**Your assignment:** Restate word for word all of the lines below, with each image left out.

----- Entries provided

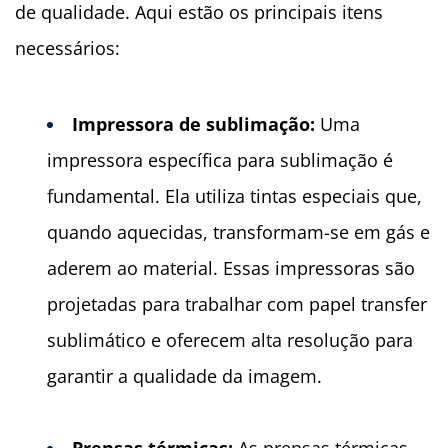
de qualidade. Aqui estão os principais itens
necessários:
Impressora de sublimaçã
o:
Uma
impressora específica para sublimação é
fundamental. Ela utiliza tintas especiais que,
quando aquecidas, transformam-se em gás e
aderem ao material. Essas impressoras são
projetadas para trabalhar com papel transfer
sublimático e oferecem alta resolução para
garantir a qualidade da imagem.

----------

**Solution to this problem:**
de qualidade. Aqui estão os principais itens
necessários:
Impressora de sublimaçã
o:
Uma
impressora específica para sublimação é
fundamental. Ela utiliza tintas especiais que,
quando aquecidas, transformam-se em gás e
aderem ao material. Essas impressoras são
projetadas para trabalhar com papel transfer
sublimático e oferecem alta resolução para
garantir a qualidade da imagem.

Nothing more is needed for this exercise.